The good news is that if we flip the coin of sadness over, we find the face of joy. So the more we are able to feel our grief, the more capable we are of feeling happiness and pleasure as well. This is accompanied by incredible gratitude.
I’ll never forget a certain message from the first chapter of Stephen Jenkinson’s Die Wise. It came out of a story told by Martin Prechtel where he said, “Well, it seems to me that where you come from, everybody wakes up every day expecting to live.” Jenkinson goes on to unpack this observation in some detail:
This culture believes in expecting to live. It is our right, a positive, life-affirming way of life, unassailable, proper, natural. But the coincidence of expecting to live and depression as two enduring parts of our life here is something to be noticed.
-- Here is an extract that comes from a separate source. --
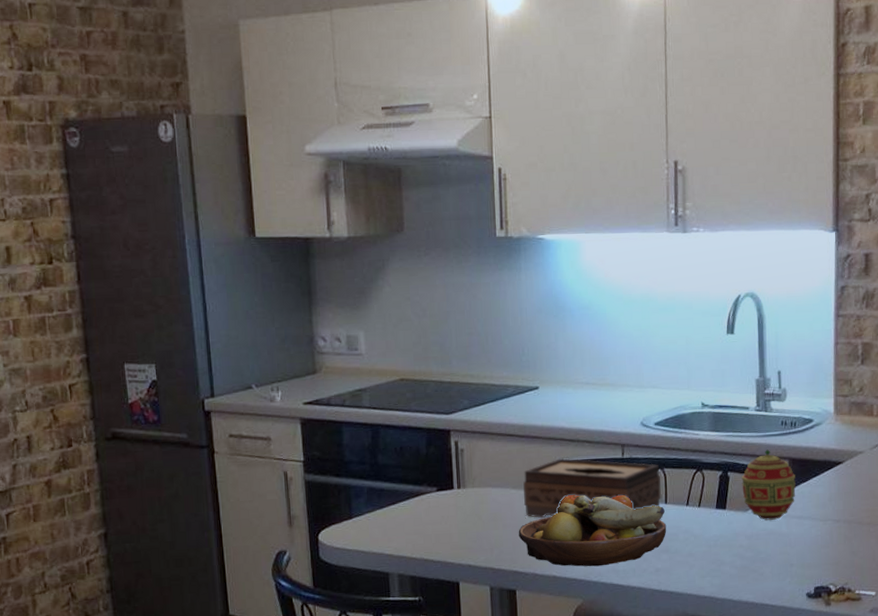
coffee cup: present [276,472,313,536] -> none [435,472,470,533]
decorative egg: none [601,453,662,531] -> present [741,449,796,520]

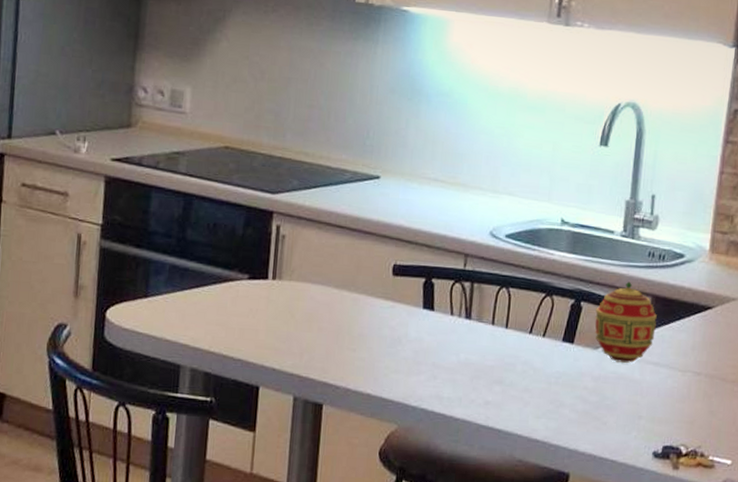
fruit bowl: present [518,494,667,567] -> none [334,304,504,390]
tissue box: present [523,458,662,519] -> none [346,260,504,331]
There is every possibility that waking up each day expecting to live and the widespread depression we know is here are connected, that one has some role in causing or contributing to the other. And it could just as likely be that expecting to live is not the life-affirming proposition that I have repeatedly been told that it is. Expecting to live is life affirming only if your belief about life is that it is generally self-initiated and self-directed, that we all have a more or less equal opportunity to make something of our lives, that limitation and boundary are the unnecessary but lamentable consequences of our unwillingness to go big or go home, and that dying is just one of the many lifestyle options available. Waking up every day expecting to live is how people who hold life at arm’s length do so. It is our ten-foot pole. It affirms, no matter any evidence otherwise, what we believe our lives should be if life is good, if there is a God worthy of the name superintending the story.
But if your idea of life includes wearing out early or late and dying and death, if it includes your own personal, inevitable and omnipresent dying, no matter how many good thoughts you think or how much broccoli you eat or how good a person you are, as it should, then waking up every day expecting to live is something you would do In spite of what life is like, in spite of what you know of it, not because of it.
In our “civilized” society it appears that we have invented and then become very attached to the idea that we are entitled to our lives. We walk around feeling like we deserve to wake up each day, to take each breath. This life is not a given. It can end at any time. At ANY time. In the midst of all this suffering and sadness is it possible that we might wake up each day grateful (regardless of whether we’re sick or sad or angry) for the gift of our beating heart, our senses and the living world around us?
Even though the end of the world as I knew it came with the death of each of my three babies, I keep on living. I am not living in a present that “fits” with the futures I saw in my mind’s eye two years ago… a year and three months ago… three months ago… but I’m doing my damn best to just keep accompanying the feelings in my heart and remembering that we’ve never had control, we’ve always faced incredible uncertainty. We just don’t like to admit it. Now, the exquisiteness of our lives may become more apparent to us than it ever was before. What will we do with this precious day we’ve been gifted by the Great Mystery of this place called Earth? How will we be?
*Update (4.20.20): after listening to this podcast yesterday and really viscerally experiencing the sadness that people in the U.S.A. are experiencing, I might reconsider this statement: some of us are leaning into the sadness.